Every step of your sales process should be assigned a weighted average based on its importance in the sales cycle, says Manage Your Leads. It’s not all about the percentage of closes. How much time should sales people spend on cold calls? What percentage of initial contacts result in more significant sales discussions? Establish a baseline for each step of the sales cycle and evaluate your process frequently. Make adjustments until you have the right balance in all steps for your company and products.

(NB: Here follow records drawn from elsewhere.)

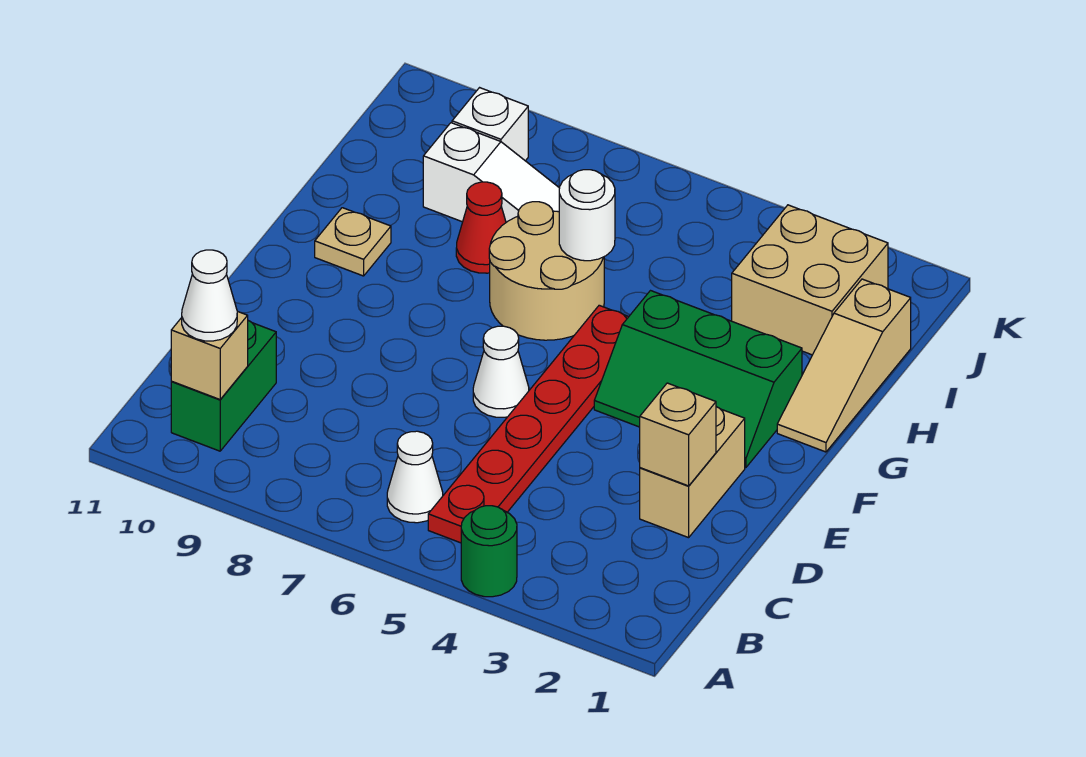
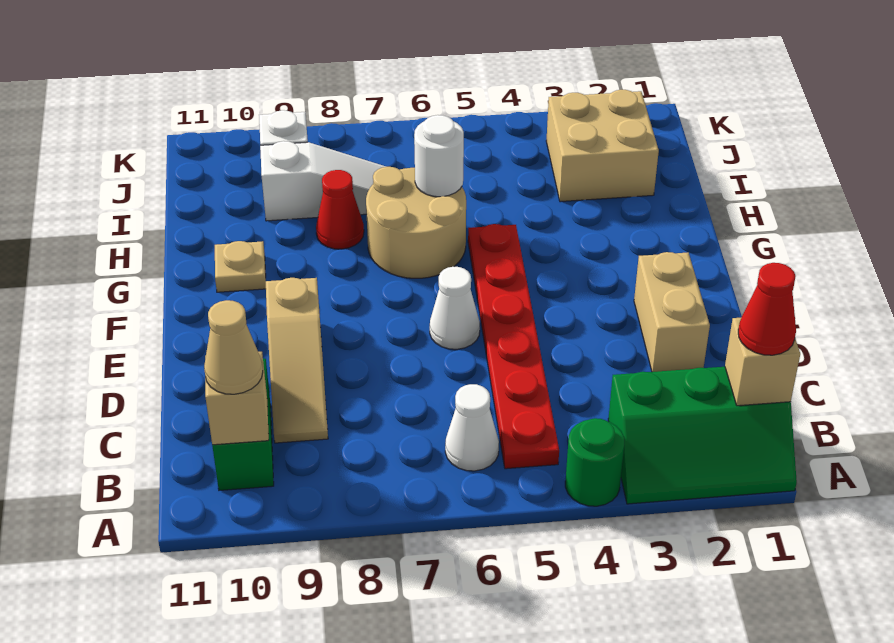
none -> red cone B1 level 3
white cone B10 level 3 -> tan cone B10 level 3
tan brick D2 level 2 -> tan brick B1 level 2
green slope F2:G4 level 1 top G -> green slope A1:B3 level 1 top B
tan slope G1:I1 level 1 top I -> tan slope C9:E9 level 1 top E

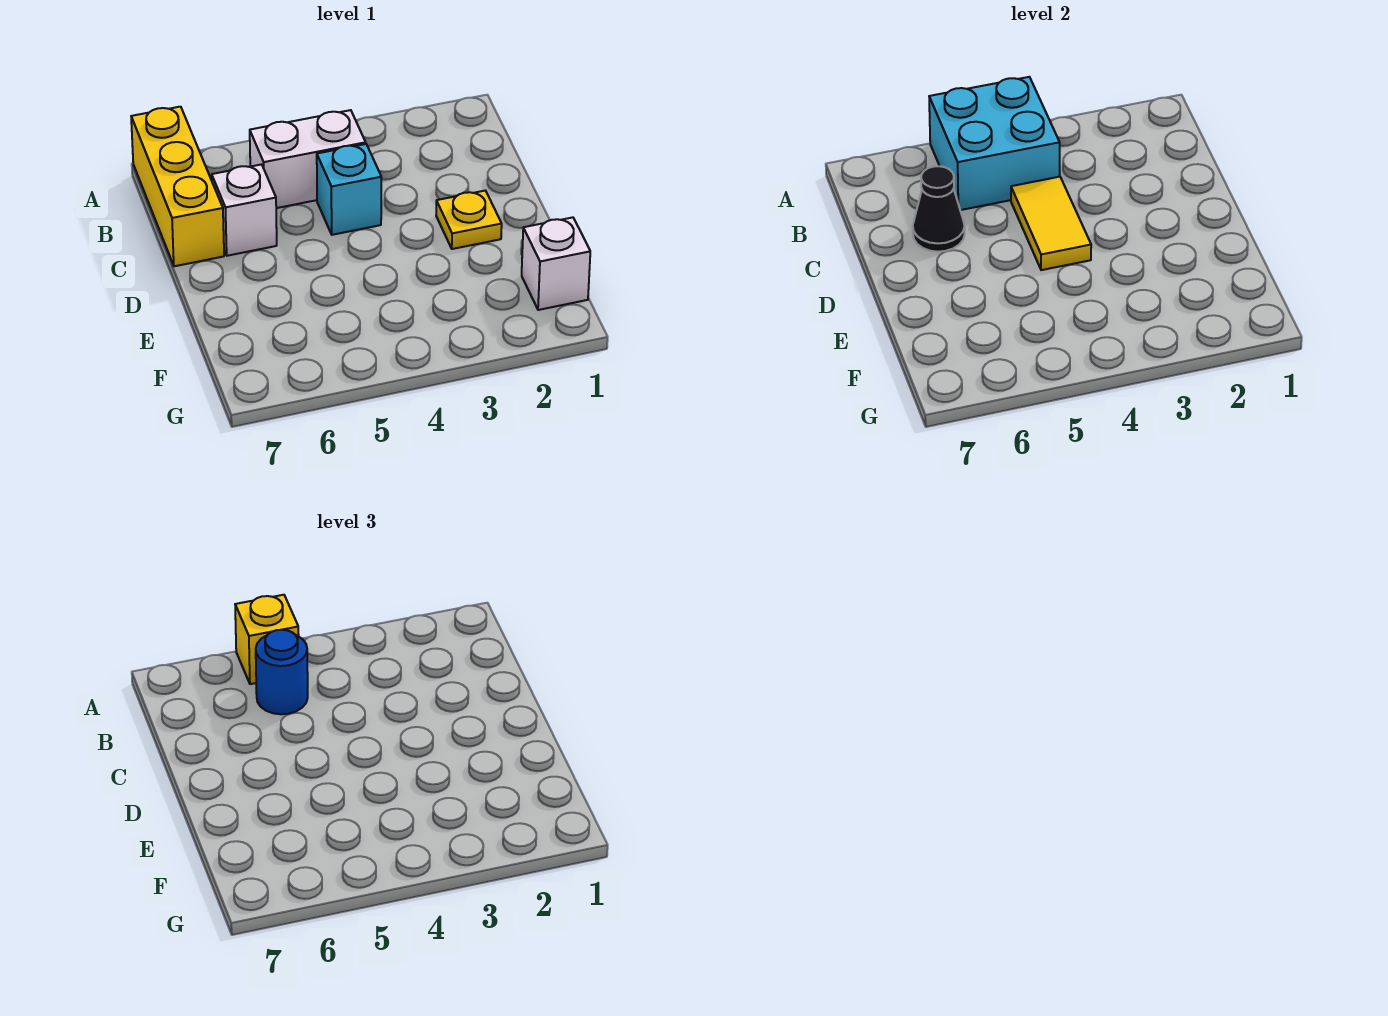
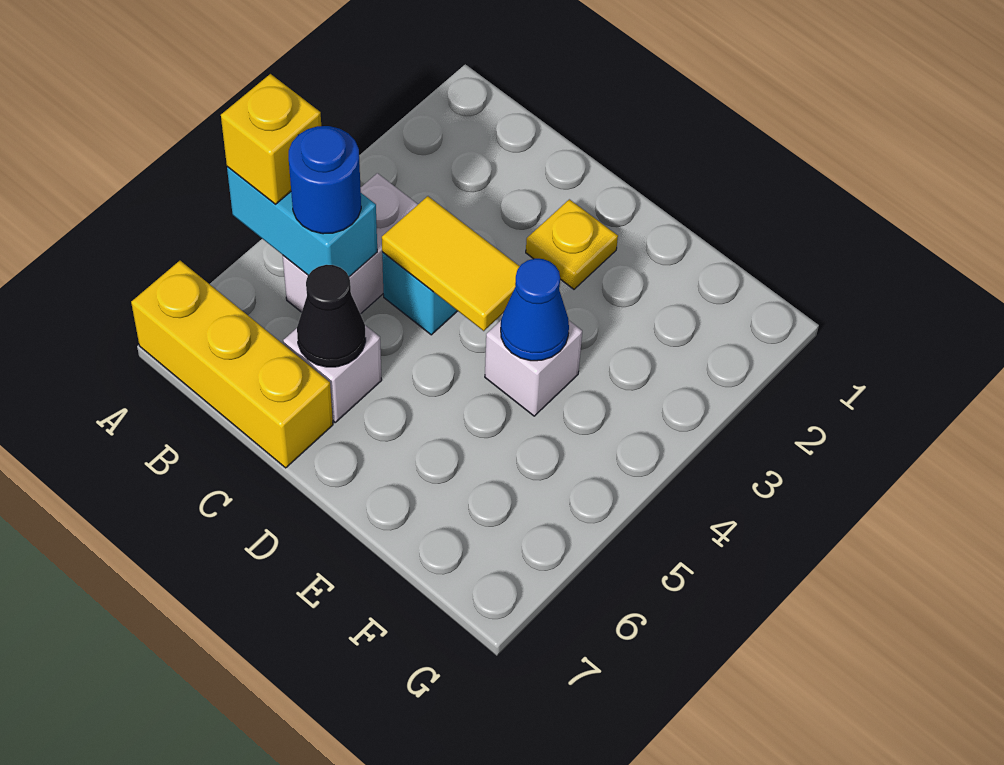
cyan brick A4:B5 level 2 -> cyan brick A5:B5 level 2
none -> blue cone E4 level 2
white brick F1 level 1 -> white brick E4 level 1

One way to be diligent about your sales cycle is by tracking it with tools that manage your overall sales pipeline with software like InsightSquared, which focuses on sales analytics. These tools follow leads from generation to close with metrics about each step. You’ll know where in the cycle each lead is and what is needed to move to the next step. For example, you’ll know if a sales person has prospects bunched up in a post-demo follow-up step but can’t get back to them in a timely way. Your sales managers will have a better idea when to step in and offer assistance instead of losing a deal due to delays.

Make Sales a Team Effort Again

There is so much emphasis placed on individual sales quotas and targets that people forget it is a team effort. Each sales person has access to all of the resources in the company to make the sale. If the focus is on making the sale instead of making one’s numbers, then everybody wins.

Sales managers should be prepared to step in at any stage of the sales cycle. They are not just the muscle to bring in to close. Consumers are good with the team approach if each person adds value. They don’t want to feel simply passed around to a different high-pressure sales person. “Let me get you connected with another person on our team who specializes in supply-chain management” is a way to engage your team and let the customer know you are trying to come up with the best solution for them.